Although I didn’t choose this field directly, I’ve always been passionate about nature and species protection. After a degree in physiology and neuroscience, I’ve finally just obtained a master’s in environmental, biodiversity and territorial management. It’s a joint degree (Université de Sherbrooke, Quebec, and the University of Montpellier) which trains us to be environmental management players capable of integrating biodiversity conservation challenges with the specific socio-economic context of a given territory.
To obtain my master’s degree, I did an end of study internship with ACTeon; a research company that provides environmental consulting.
What is your role in the project?
I’m involved in the final evaluation stage. This stage is designed to analyse the social, economic and environmental dimensions of initiatives undertaken by project partners. In practice, we highlight the strengths and weaknesses of a given project with a view to improving measures to protect the European hamster.
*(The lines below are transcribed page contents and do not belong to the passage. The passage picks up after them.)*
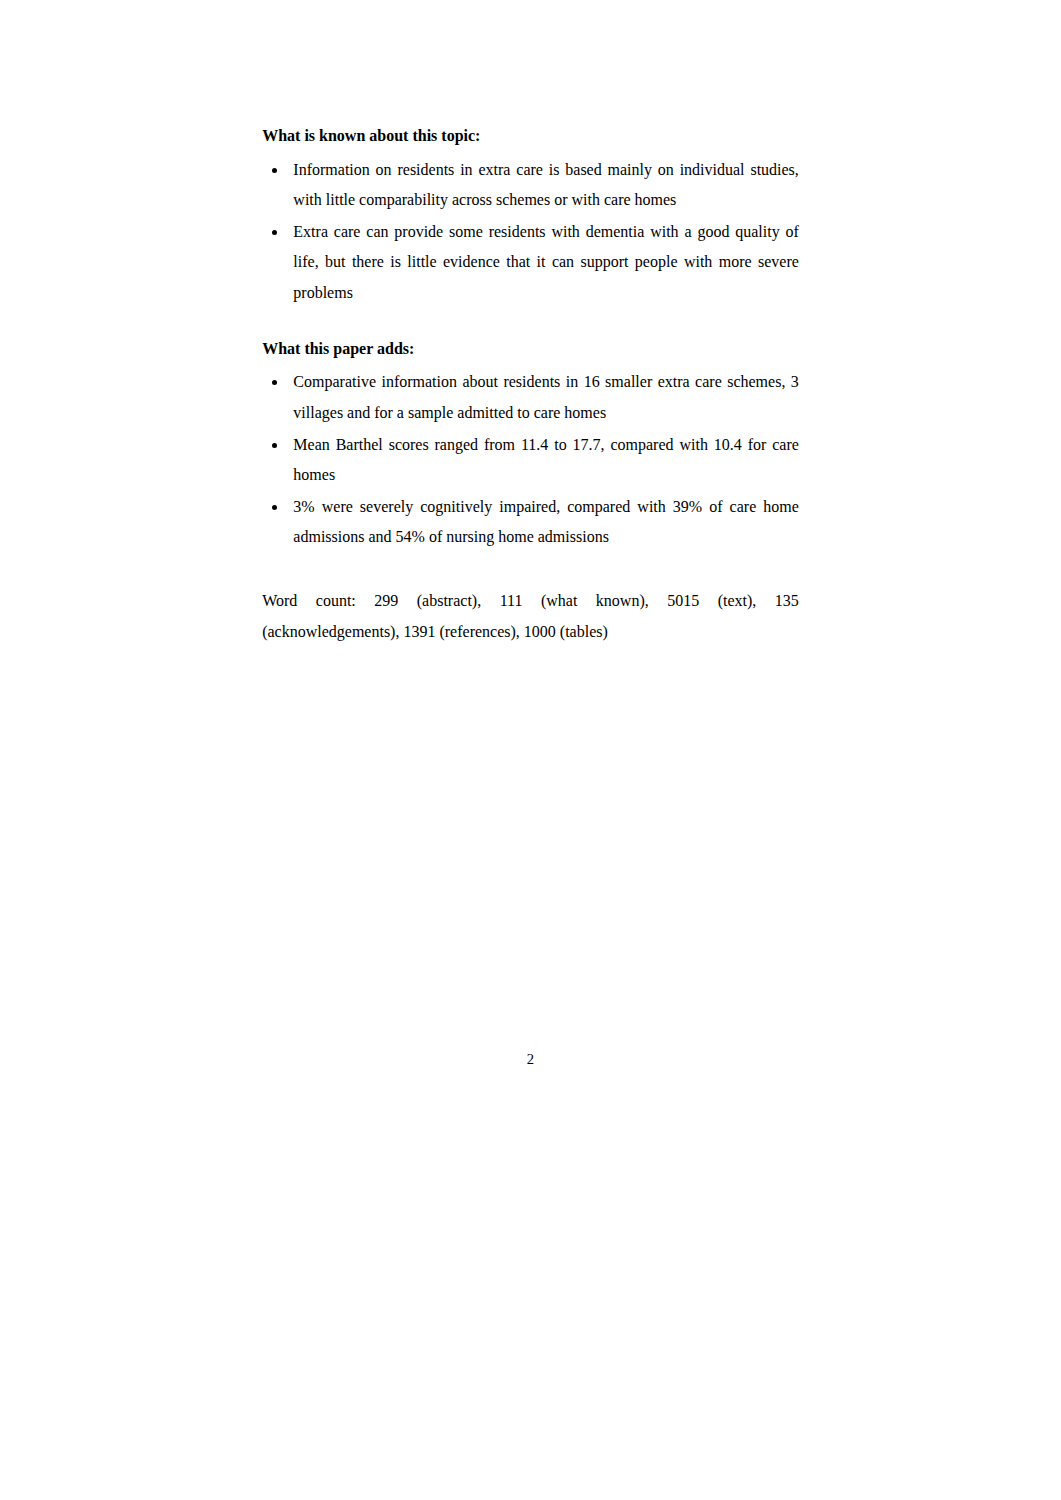What is known about this topic:
Information on residents in extra care is based mainly on individual studies, with little comparability across schemes or with care homes
Extra care can provide some residents with dementia with a good quality of life, but there is little evidence that it can support people with more severe problems
What this paper adds:
Comparative information about residents in 16 smaller extra care schemes, 3 villages and for a sample admitted to care homes
Mean Barthel scores ranged from 11.4 to 17.7, compared with 10.4 for care homes
3% were severely cognitively impaired, compared with 39% of care home admissions and 54% of nursing home admissions
Word count: 299 (abstract), 111 (what known), 5015 (text), 135 (acknowledgements), 1391 (references), 1000 (tables)
2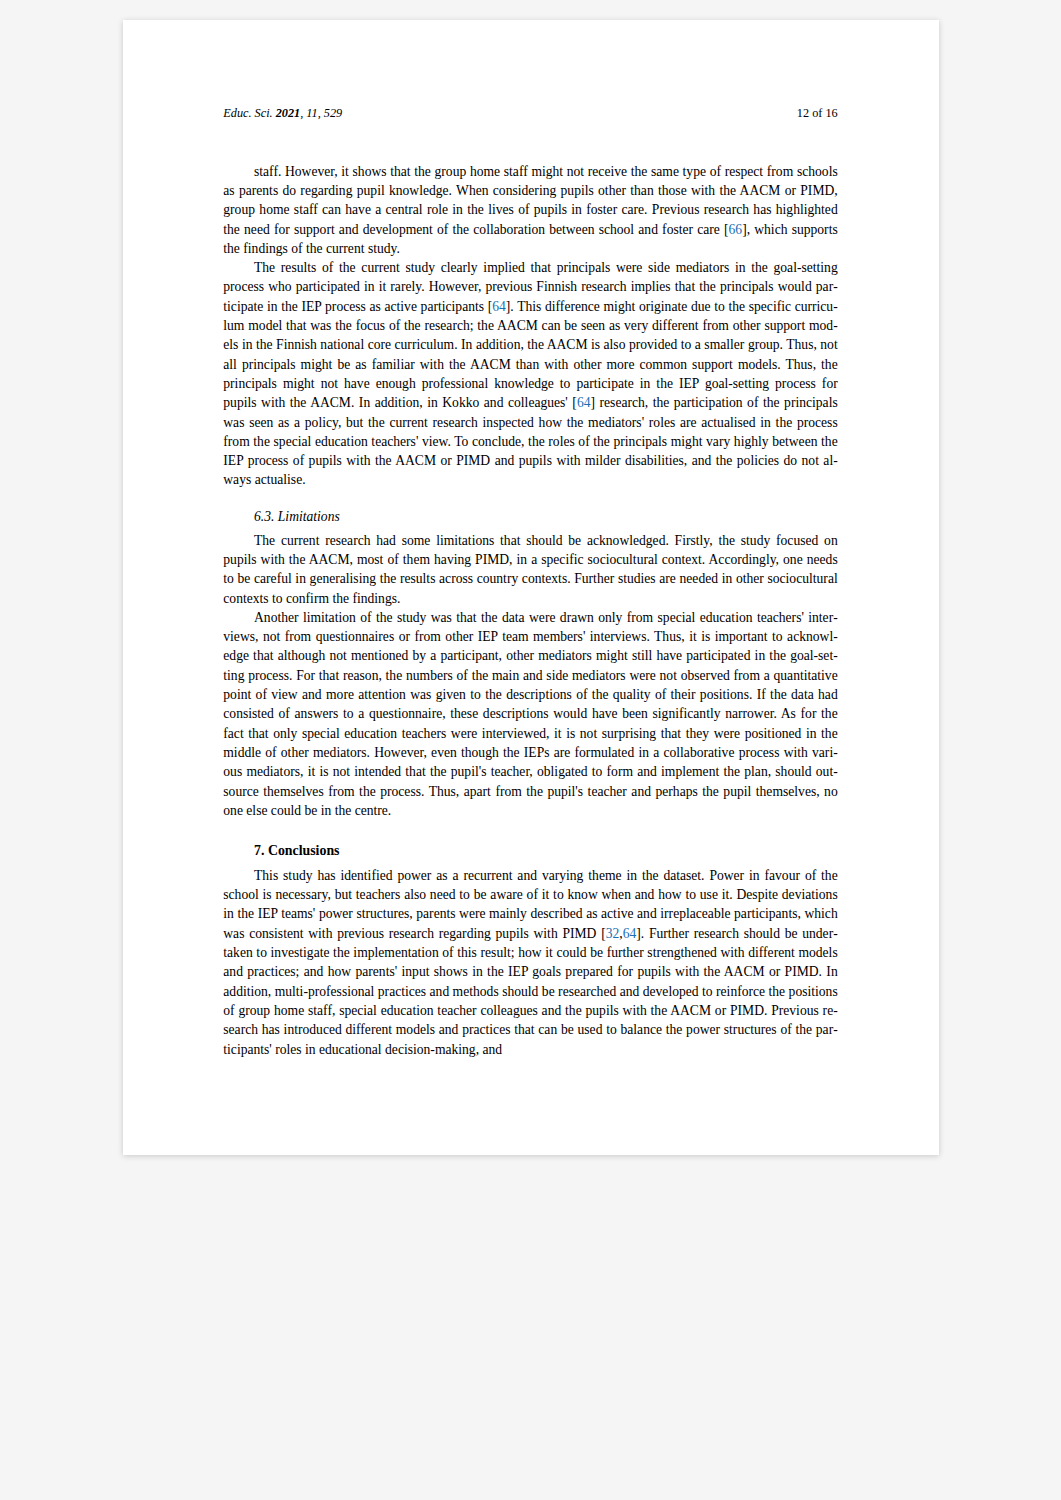Educ. Sci. 2021, 11, 529 12 of 16
staff. However, it shows that the group home staff might not receive the same type of respect from schools as parents do regarding pupil knowledge. When considering pupils other than those with the AACM or PIMD, group home staff can have a central role in the lives of pupils in foster care. Previous research has highlighted the need for support and development of the collaboration between school and foster care [66], which supports the findings of the current study.
The results of the current study clearly implied that principals were side mediators in the goal-setting process who participated in it rarely. However, previous Finnish research implies that the principals would participate in the IEP process as active participants [64]. This difference might originate due to the specific curriculum model that was the focus of the research; the AACM can be seen as very different from other support models in the Finnish national core curriculum. In addition, the AACM is also provided to a smaller group. Thus, not all principals might be as familiar with the AACM than with other more common support models. Thus, the principals might not have enough professional knowledge to participate in the IEP goal-setting process for pupils with the AACM. In addition, in Kokko and colleagues' [64] research, the participation of the principals was seen as a policy, but the current research inspected how the mediators' roles are actualised in the process from the special education teachers' view. To conclude, the roles of the principals might vary highly between the IEP process of pupils with the AACM or PIMD and pupils with milder disabilities, and the policies do not always actualise.
6.3. Limitations
The current research had some limitations that should be acknowledged. Firstly, the study focused on pupils with the AACM, most of them having PIMD, in a specific sociocultural context. Accordingly, one needs to be careful in generalising the results across country contexts. Further studies are needed in other sociocultural contexts to confirm the findings.
Another limitation of the study was that the data were drawn only from special education teachers' interviews, not from questionnaires or from other IEP team members' interviews. Thus, it is important to acknowledge that although not mentioned by a participant, other mediators might still have participated in the goal-setting process. For that reason, the numbers of the main and side mediators were not observed from a quantitative point of view and more attention was given to the descriptions of the quality of their positions. If the data had consisted of answers to a questionnaire, these descriptions would have been significantly narrower. As for the fact that only special education teachers were interviewed, it is not surprising that they were positioned in the middle of other mediators. However, even though the IEPs are formulated in a collaborative process with various mediators, it is not intended that the pupil's teacher, obligated to form and implement the plan, should outsource themselves from the process. Thus, apart from the pupil's teacher and perhaps the pupil themselves, no one else could be in the centre.
7. Conclusions
This study has identified power as a recurrent and varying theme in the dataset. Power in favour of the school is necessary, but teachers also need to be aware of it to know when and how to use it. Despite deviations in the IEP teams' power structures, parents were mainly described as active and irreplaceable participants, which was consistent with previous research regarding pupils with PIMD [32,64]. Further research should be undertaken to investigate the implementation of this result; how it could be further strengthened with different models and practices; and how parents' input shows in the IEP goals prepared for pupils with the AACM or PIMD. In addition, multi-professional practices and methods should be researched and developed to reinforce the positions of group home staff, special education teacher colleagues and the pupils with the AACM or PIMD. Previous research has introduced different models and practices that can be used to balance the power structures of the participants' roles in educational decision-making, and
For this, ACTeon mainly conducts interviews and internet surveys among project partners, those involved in the conservation of the European hamster (including farmers, regional planners, local councillors and European researchers) and biodiversity conservation, as well as among Alsace residents. We are particularly interested in how measures introduced are perceived by the different parties involved, and what they mean in terms of the challenges of protecting this emblematic rodent of Alsace. At the end of the project, I’ll also have an opportunity to be involved in the European workshop organised by ACTeon, to present the project results.
What is it about LIFE Alister that appeals to you?
It’s the practical aspects of the project that immediately made me want to get involved. While measures are indeed focused on the European hamster, this species is far from being the only one to face these problems. The challenge of the LIFE Alister project is to raise awareness in respect of the interest and the urgency of protecting biodiversity.